(Stored entries)
──────
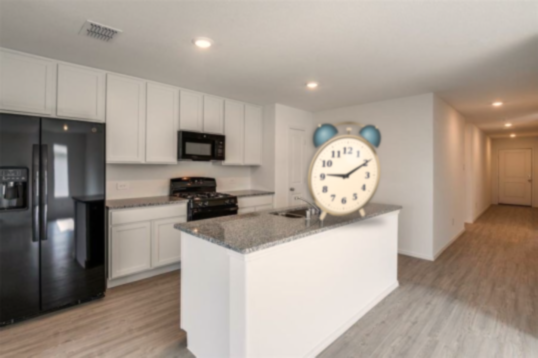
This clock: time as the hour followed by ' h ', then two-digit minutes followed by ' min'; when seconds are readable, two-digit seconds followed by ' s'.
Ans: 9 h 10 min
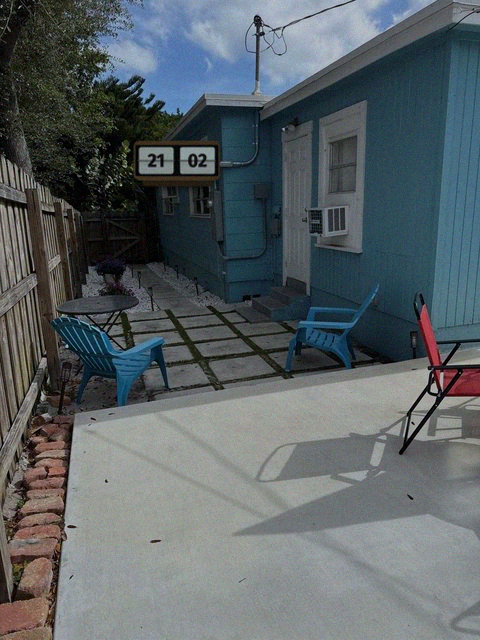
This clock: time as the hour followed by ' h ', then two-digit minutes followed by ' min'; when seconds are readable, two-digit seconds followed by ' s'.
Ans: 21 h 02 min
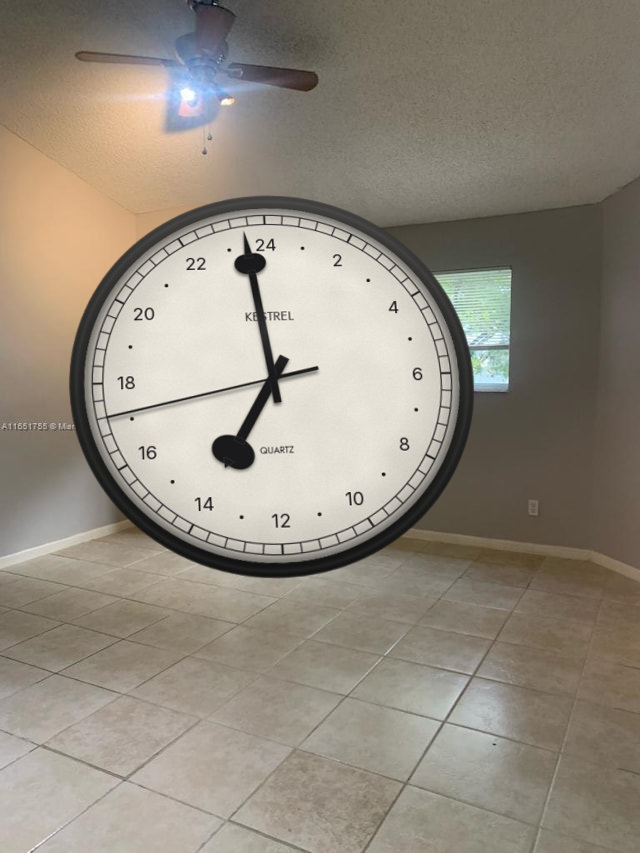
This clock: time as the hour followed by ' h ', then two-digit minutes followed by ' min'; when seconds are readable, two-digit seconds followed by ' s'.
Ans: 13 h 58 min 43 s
──────
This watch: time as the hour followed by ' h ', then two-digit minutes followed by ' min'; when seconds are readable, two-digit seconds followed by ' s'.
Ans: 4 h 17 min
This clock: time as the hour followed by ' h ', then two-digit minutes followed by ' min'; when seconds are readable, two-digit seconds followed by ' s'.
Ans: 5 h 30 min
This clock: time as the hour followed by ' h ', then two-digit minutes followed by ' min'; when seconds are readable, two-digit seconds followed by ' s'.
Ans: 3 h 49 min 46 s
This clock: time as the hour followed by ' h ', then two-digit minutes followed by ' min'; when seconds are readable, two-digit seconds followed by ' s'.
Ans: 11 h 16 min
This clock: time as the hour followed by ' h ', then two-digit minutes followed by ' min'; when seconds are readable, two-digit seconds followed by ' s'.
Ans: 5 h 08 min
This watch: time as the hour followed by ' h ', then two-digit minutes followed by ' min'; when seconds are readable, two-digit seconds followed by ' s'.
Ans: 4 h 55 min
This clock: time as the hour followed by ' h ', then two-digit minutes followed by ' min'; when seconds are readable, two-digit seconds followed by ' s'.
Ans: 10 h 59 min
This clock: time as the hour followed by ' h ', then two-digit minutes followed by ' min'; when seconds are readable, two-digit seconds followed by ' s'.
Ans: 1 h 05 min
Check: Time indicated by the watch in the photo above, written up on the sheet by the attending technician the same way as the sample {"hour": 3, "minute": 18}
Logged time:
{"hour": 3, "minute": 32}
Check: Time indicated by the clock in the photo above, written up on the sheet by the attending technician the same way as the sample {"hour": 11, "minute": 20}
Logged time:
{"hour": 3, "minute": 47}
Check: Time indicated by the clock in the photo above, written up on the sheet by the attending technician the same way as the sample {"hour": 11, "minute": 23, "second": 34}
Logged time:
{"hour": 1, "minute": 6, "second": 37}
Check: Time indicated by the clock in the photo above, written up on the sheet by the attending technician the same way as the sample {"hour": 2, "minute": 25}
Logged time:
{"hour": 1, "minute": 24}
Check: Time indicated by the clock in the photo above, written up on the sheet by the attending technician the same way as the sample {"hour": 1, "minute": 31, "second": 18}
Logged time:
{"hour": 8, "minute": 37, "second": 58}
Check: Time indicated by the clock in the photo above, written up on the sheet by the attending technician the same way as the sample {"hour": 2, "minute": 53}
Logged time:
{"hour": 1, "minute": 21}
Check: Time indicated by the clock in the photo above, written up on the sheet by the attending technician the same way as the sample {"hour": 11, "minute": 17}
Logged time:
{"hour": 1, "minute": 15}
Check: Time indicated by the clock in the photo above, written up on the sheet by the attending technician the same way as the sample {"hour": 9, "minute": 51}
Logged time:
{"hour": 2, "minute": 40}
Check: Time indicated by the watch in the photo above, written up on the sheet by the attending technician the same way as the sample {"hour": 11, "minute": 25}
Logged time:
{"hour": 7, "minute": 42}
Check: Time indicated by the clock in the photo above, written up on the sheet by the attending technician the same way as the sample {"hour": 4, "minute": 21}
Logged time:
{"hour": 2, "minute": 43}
──────
* _Given problem_
List every line of the data above that contains the word "photo".

* _Right answer_
Check: Time indicated by the watch in the photo above, written up on the sheet by the attending technician the same way as the sample {"hour": 3, "minute": 18}
Check: Time indicated by the clock in the photo above, written up on the sheet by the attending technician the same way as the sample {"hour": 11, "minute": 20}
Check: Time indicated by the clock in the photo above, written up on the sheet by the attending technician the same way as the sample {"hour": 11, "minute": 23, "second": 34}
Check: Time indicated by the clock in the photo above, written up on the sheet by the attending technician the same way as the sample {"hour": 2, "minute": 25}
Check: Time indicated by the clock in the photo above, written up on the sheet by the attending technician the same way as the sample {"hour": 1, "minute": 31, "second": 18}
Check: Time indicated by the clock in the photo above, written up on the sheet by the attending technician the same way as the sample {"hour": 2, "minute": 53}
Check: Time indicated by the clock in the photo above, written up on the sheet by the attending technician the same way as the sample {"hour": 11, "minute": 17}
Check: Time indicated by the clock in the photo above, written up on the sheet by the attending technician the same way as the sample {"hour": 9, "minute": 51}
Check: Time indicated by the watch in the photo above, written up on the sheet by the attending technician the same way as the sample {"hour": 11, "minute": 25}
Check: Time indicated by the clock in the photo above, written up on the sheet by the attending technician the same way as the sample {"hour": 4, "minute": 21}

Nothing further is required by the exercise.